→ Task material:

-*-*-

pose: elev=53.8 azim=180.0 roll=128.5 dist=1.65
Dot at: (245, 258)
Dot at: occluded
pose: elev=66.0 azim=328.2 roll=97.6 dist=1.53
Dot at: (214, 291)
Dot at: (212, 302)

-*-*-

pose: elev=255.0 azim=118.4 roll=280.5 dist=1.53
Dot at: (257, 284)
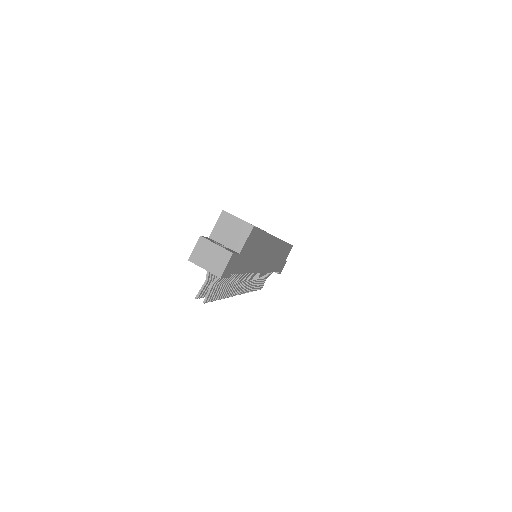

-*-*-

→ Task goal: Rewrite the part of the listing that opens with the line containing "pose: elev=53.8 azim=180.0" and closes with the line containing "Dot at: (212, 302)", swapping "pose" for "view" and changing nothing else. Give only those lines.

→ Output of the task:
view: elev=53.8 azim=180.0 roll=128.5 dist=1.65
Dot at: (245, 258)
Dot at: occluded
view: elev=66.0 azim=328.2 roll=97.6 dist=1.53
Dot at: (214, 291)
Dot at: (212, 302)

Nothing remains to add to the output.